Adjust the attribute sliders to see which celebrities come out as the best match! You can get a random starting point with the “Randomize Sliders” button. Then try modifying some of the sliders to see how the matches change. Note that the match is calculated based on Manhattan distance over the entire set of slider values, and therefore the best match may differ from some of them: For instance, a person may not be bald even if you so specified because the other attributes match very well. Also sometimes you may need to change a few sliders to move to the next nearest match among the 1550 faces in the dataset. If you do not immediately recognize who the match is, click on the “Bio” link!
What’s going on?
The Pseudo-Task Augmentation (PTA) method uses the multitask learning conclusions as the starting point. In the same way as training with multiple related tasks helps training in each task, in PTA single-task training benefits from training with multiple output decoders. Each decoder projects the output of the earlier layers to the output layer in a different manner, so that the gradients they generate are different, similarly to gradients from the different tasks in multitask learning. Multiple decoders can be used in multitask training as well (i.e. several decoders in each task), and they provide further improvement, suggesting that the multitask and pseudotask effects are complementary. In Paper 2, PTA was trained to predict the 40 facial attributes (i.e., 40 tasks) in the CelebA dataset. It achieved state-of-the-art results, reducing error from 8.00% to 7.94%, showing the ability of PTA to yield improvements even in strong current vision models.

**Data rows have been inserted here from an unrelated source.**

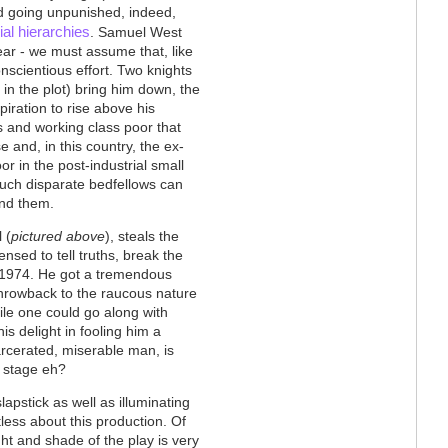
ed going unpunished, indeed,
ial hierarchies
. Samuel West
ear - we must assume that, like
onscientious effort. Two knights
in the plot) bring him down, the
piration to rise above his
es and working class poor that
and, in this country, the ex-
r in the post-industrial small
such disparate bedfellows can
nd them.
 (
pictured above
), steals the
nsed to tell truths, break the
in 1974. He got a tremendous
throwback to the raucous nature
le one could go along with
is delight in fooling him a
arcerated, miserable man, is
n stage eh?
lapstick as well as illuminating
tless about this production. Of
ht and shade of the play is very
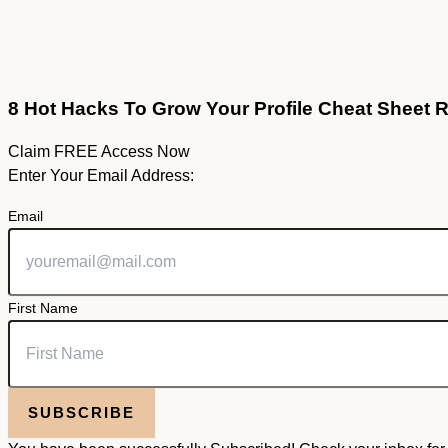
8 Hot Hacks To Grow Your Profile Cheat Sheet 
Claim FREE Access Now
Enter Your Email Address:
Email
First Name
SUBSCRIBE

This demo allows you to explore the behavior of the PTA model, by turning the task around. You can specify the value of each facial attribute using a set of sliders (a subset of 14 of all 40 to make the demo more focused; also the demo dataset consists of Wikipedia images instead of CelebA, demonstrating generalization ability of the model). The model will find the faces in the dataset that best match those values (precomputed by the PTA model). Matching is thus based on semantic understanding of the face images, and it is possible to make connections between faces that would be otherwise difficult to see. It therefore contrasts with many other face matching applications, most of which are based on learning arbitrary image features.